A Pieceful Life

A Pieceful Life


I'm so glad that you stopped by, and hope that you enjoy your visit. Here you will find pieces of my life - quilting, cross-stitch, family, travel, friends.
My name is Peg - I am a 60ish wife, mother, daughter, sister, aunt, cousin, friend - and if we're not already related or friends, hope to become your friend too.
We live in the eastern end of the beautiful Fraser Valley, about 1.5 hours east of Vancouver, BC. Empty nesters, we have one son living just a few minutes away, our other son and daughter live in Alberta.
Comments are always welcome, always read - and answered if need be. Feel free to share, I love hearing from all my cyber-space friends.
Please do check out some of the links in my side-bar - you'll find other bloggers and fabulous people to visit.

Sunday, November 2, 2014

My Biggest Challenge Ever

At least as far as quilting goes.

About 40 years ago, my mother made us a quilt.  We used it for a number of years, and it was getting thin and some of the hand stitching was pulling out, so I put it away to save for the memories.  This was before I started quilting.

After I started quilting, I pulled it out to admire the work that had gone into it, and was reminded how it had worn out.  And started to think about how it maybe could be restored.

Well, sometime last year I really started thinking about it, and earlier this year took the plunge to take it apart and see what I could see.  There was no binding – it had been sewn right sides together and turned inside out.  The fabric on the top is getting very thin, but no holes, no seams pulled apart but not 100% cotton either – possibly polyester or a poly-cotton blend.  The backing fabric appeared to be made from a sheet, a good quality one, that wasn’t near as thin as the top.  The batting was poly-fil, and bunching in some areas.  Size – about 85x95.

_COMPLETE THE FOLLOWING:_
[1] Rewrite the botanical specimen entries from the line with "catalogue / barcode: US 2592101A" up to and including the line with "name author: Engelm. ex A. Gray", replacing "locality" with "site" and leaving everything else unchanged.
[2] Finish out the next part of the blog post about restoring the old family quilt, picking up after its final sentence.

[Stored data]
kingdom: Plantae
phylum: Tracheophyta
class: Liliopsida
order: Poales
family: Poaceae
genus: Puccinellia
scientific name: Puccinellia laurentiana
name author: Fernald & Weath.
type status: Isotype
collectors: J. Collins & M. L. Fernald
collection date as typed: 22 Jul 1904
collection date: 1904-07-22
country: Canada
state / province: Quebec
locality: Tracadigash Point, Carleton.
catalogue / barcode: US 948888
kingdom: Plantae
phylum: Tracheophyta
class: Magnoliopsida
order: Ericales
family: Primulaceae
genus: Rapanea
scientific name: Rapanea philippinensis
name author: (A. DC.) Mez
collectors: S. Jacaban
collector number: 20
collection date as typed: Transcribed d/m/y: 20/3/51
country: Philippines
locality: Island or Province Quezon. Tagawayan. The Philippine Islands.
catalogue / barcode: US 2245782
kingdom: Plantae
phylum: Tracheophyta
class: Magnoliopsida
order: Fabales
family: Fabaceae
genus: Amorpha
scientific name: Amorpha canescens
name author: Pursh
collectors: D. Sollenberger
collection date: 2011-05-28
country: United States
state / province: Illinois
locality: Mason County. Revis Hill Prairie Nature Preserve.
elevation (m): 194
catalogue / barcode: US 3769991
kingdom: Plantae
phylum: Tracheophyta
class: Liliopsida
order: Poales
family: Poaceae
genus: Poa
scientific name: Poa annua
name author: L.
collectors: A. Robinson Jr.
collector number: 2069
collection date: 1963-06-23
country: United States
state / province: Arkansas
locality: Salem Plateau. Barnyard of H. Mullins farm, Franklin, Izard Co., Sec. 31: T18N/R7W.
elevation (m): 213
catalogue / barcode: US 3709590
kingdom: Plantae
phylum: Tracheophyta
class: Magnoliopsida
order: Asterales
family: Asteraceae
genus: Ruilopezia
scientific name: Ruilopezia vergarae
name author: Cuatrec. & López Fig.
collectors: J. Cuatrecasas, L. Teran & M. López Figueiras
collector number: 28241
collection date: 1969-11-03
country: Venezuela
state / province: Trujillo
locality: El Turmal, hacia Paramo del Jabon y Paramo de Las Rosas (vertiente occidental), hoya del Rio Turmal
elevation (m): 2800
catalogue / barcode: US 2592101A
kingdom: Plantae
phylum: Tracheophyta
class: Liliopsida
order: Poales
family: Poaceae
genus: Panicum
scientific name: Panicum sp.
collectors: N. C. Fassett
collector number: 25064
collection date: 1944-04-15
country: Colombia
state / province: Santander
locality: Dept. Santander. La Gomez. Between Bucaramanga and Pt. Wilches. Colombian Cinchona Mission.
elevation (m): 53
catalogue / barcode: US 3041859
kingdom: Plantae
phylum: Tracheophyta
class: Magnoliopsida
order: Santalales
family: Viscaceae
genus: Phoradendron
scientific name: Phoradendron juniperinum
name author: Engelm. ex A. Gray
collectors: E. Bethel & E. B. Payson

_RESPONSES IN ORDER:_
[1]
catalogue / barcode: US 2592101A
kingdom: Plantae
phylum: Tracheophyta
class: Liliopsida
order: Poales
family: Poaceae
genus: Panicum
scientific name: Panicum sp.
collectors: N. C. Fassett
collector number: 25064
collection date: 1944-04-15
country: Colombia
state / province: Santander
site: Dept. Santander. La Gomez. Between Bucaramanga and Pt. Wilches. Colombian Cinchona Mission.
elevation (m): 53
catalogue / barcode: US 3041859
kingdom: Plantae
phylum: Tracheophyta
class: Magnoliopsida
order: Santalales
family: Viscaceae
genus: Phoradendron
scientific name: Phoradendron juniperinum
name author: Engelm. ex A. Gray

[2]
Okay, so now I knew for sure what I was dealing with.

A few weeks ago, our LQS had a sale on backing fabric, so I went out to see what I could get, and brought home a dark blue/black print, a little darker than the dark blue in the quilt top.

Then I got it all sandwiched, and loaded it on Big Bertha – then we went to Alberta to celebrate Thanksgiving and await the birth of our second grandchild.

On coming home, this is what I was facing:001

(Well actually not quite like this, but I forgot to take a picture when it was fully loaded)

I was really not sure that I could handle this.  Oh, man, this is huge!  It took up almost all the space I had on Big Bertha, and I was sure that I couldn’t roll up the whole quilt and still make a pass with my machine.

Finally, finally, I took the plunge.  The first few rows, the top thread kept breaking.  I tried everything I could think to do, but nothing seemed to work.  Then I just simply swapped out the spool of thread – and that was the answer.  No more breakage for the rest of the quilt.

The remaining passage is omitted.